My usual complaint with renters is they want a 3 or 4BR presidential unit week after next.

Here we have someone who want to rent so far ahead I can just barely ARP into the first week of his window!


----------



## sandkastle4966 (Sep 4, 2012)

My understanding for RCI wyn deposits:

At approximately 6-8 months out,  deposits are made into RCI based on "what is left" - after ARP and after the 10 month window has been open for a while.  

Depostis are also made based on "how much" is left.  (if there are 2 units left, they are not going to show up, if there are "lots" then some percentage start to get dumped into RCI)

The odds of a 3 bed room BC - that means ARP didnot use them and the 10 month window didn't nab them....so I would say pretty darn slim.


----------



## bnoble (Sep 4, 2012)

> It'll either be a 2-bedroom deluxe, or 2-bedroom Presidential.
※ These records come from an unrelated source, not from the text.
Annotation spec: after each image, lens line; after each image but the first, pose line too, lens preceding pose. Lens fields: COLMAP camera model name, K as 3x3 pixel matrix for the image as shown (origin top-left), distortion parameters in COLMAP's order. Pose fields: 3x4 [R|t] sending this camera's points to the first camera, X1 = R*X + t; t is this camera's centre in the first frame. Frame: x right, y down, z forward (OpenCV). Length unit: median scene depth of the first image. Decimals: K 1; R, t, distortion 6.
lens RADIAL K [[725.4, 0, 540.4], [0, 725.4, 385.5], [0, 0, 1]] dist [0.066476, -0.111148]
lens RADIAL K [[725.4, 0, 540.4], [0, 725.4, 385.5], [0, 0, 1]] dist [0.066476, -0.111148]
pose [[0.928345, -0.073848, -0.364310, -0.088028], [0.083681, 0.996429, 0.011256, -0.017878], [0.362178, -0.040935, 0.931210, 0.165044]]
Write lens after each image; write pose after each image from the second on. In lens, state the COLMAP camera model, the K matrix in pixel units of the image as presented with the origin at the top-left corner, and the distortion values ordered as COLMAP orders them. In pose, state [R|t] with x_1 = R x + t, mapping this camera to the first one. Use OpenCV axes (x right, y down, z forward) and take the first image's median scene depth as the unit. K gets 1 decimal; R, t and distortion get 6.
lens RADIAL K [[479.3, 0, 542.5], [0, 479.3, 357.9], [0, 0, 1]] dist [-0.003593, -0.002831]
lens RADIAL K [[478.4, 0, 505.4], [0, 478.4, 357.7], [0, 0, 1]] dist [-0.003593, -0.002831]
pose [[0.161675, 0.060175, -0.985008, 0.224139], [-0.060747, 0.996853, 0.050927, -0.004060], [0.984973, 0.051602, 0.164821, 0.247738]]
I've never seen Wyndham deposit Presidential units at all at this resort.  Per the Wyndham Directory, the sleeping capacity in the 2B Pres is 4(4), but the regular 2BR is either 8(4) or 8(6).  If you have a 2BR sleeping 8, it is not Presidential.


----------



## Terry D (Sep 4, 2012)

Again thanks for the insight and replies. I am not a Wyndham owner and thus did not fully understand the premium for Presidential when I posted...which I do know now thanks to your posts. To answer some of your questions
1. Yes, I could rent my unit and then rent a BC, but I have never been a big fan of rentals on either side..just a personal preference to keep things simple with no risk. RCI exchange is what I am looking for. 
2. As for TPU's, I would have enough to cover a large unit in prime season so there is flexibility if needed. 
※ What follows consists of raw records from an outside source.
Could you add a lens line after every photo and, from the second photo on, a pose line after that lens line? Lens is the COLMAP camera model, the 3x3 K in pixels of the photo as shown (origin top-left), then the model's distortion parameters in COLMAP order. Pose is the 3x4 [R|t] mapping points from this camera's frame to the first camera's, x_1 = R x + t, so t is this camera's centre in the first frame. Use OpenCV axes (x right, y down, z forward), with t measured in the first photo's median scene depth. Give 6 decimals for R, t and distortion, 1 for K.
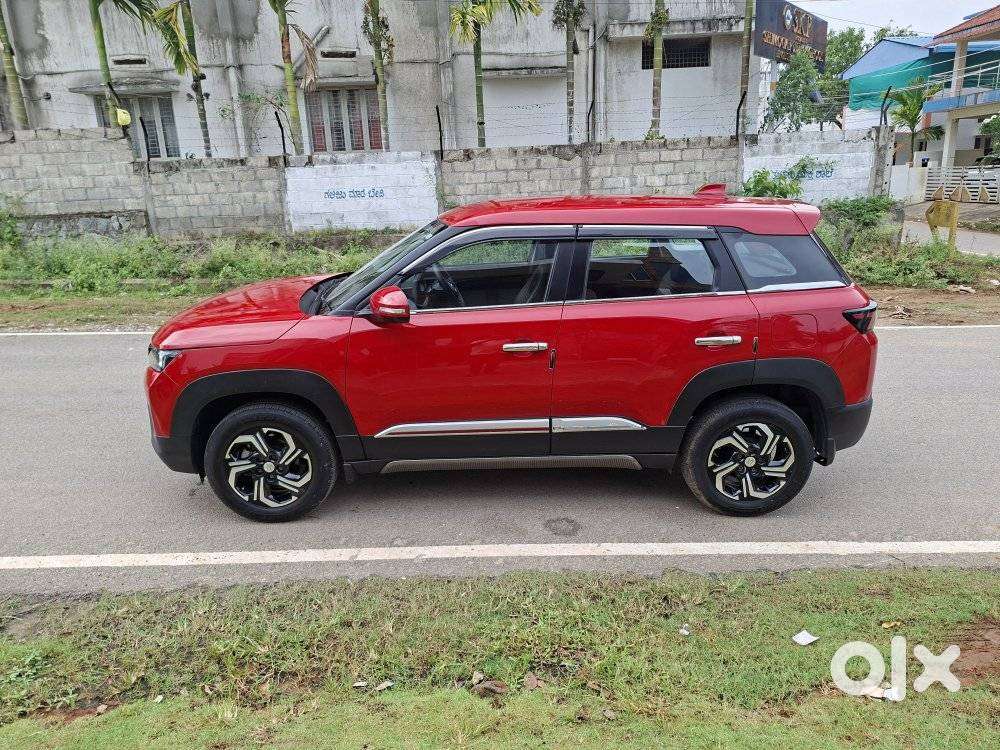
lens RADIAL K [[677.3, 0, 484.7], [0, 677.3, 373.7], [0, 0, 1]] dist [0.062821, -0.038028]
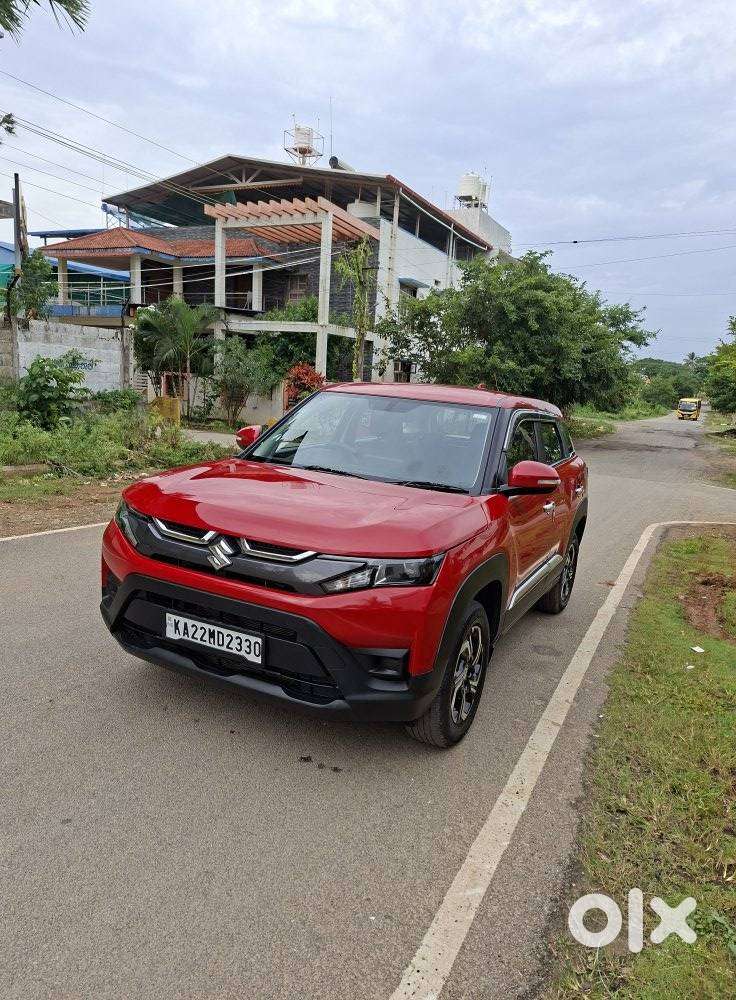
lens RADIAL K [[688.7, 0, 360.6], [0, 688.7, 505.4], [0, 0, 1]] dist [0.085172, -0.100821]
pose [[0.465647, -0.093499, 0.880018, -0.276429], [0.166992, 0.985822, 0.016380, -0.027650], [-0.869072, 0.139329, 0.474659, 0.160661]]
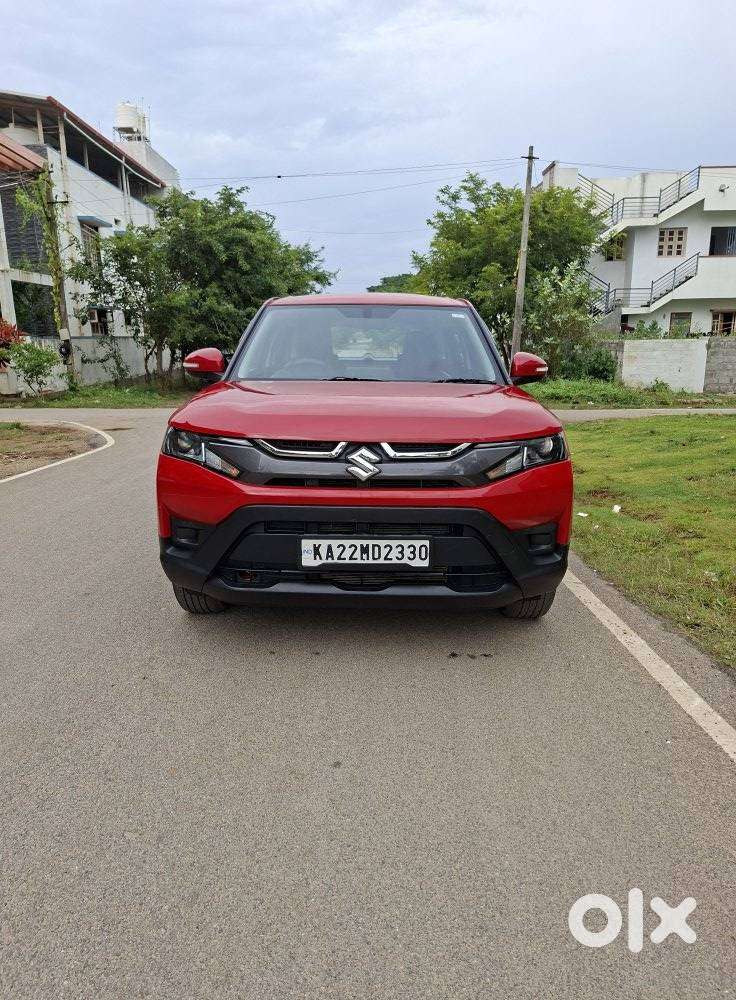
lens RADIAL K [[688.7, 0, 360.6], [0, 688.7, 505.4], [0, 0, 1]] dist [0.085172, -0.100821]
pose [[0.039426, -0.200774, 0.978844, -0.302503], [0.284198, 0.941401, 0.181647, -0.039692], [-0.957955, 0.271024, 0.094176, 0.272875]]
And next time I will try to do a better job of spelling as well!!


----------



## bnoble (Sep 5, 2012)

If you need a 3BR, you can sometimes find them at the HGVCs, Cypress Pointe, the various Orange Lakes, or Grand Beach.  If a 2BR would do, the "regular" 2BRs at Bonnet are still quite nice.


----------



## chriskre (Sep 5, 2012)

There is no couch bed in the presidential units but there is two double beds and a king bed so I'm not sure why Wyndham says it only sleeps 4.  Many resorts think two people can sleep on a double bed.  Maybe not comfortably but it can be done.  

Anyway, there are alot of Presidential units for rent on ebay and some go for great prices.  Of course renting from a Mega owner is probably best to get exactly the dates you want.  IMO the Presidential units are worth renting in this case.  I've stayed in both types of units and there is definitely a big difference in the experience.  If you won't be spending alot of time in the room then exchanging in thru RCI would make more sense.


----------



## bnoble (Sep 5, 2012)

> there is two double beds and a king bed


The directory claims K/Q.  Not the first time it has been wrong.  It is also possible that they took out the Q and replaced with 2Ds based on people complaining that a 2BR that slept only four was silly.


----------



## Sandy VDH (Sep 5, 2012)

Rent_Share said:


> Is the H silent like Umble



Yes. It is humble pronounced umble. 

(I has to spell it out apparently yes is too short to post.)


----------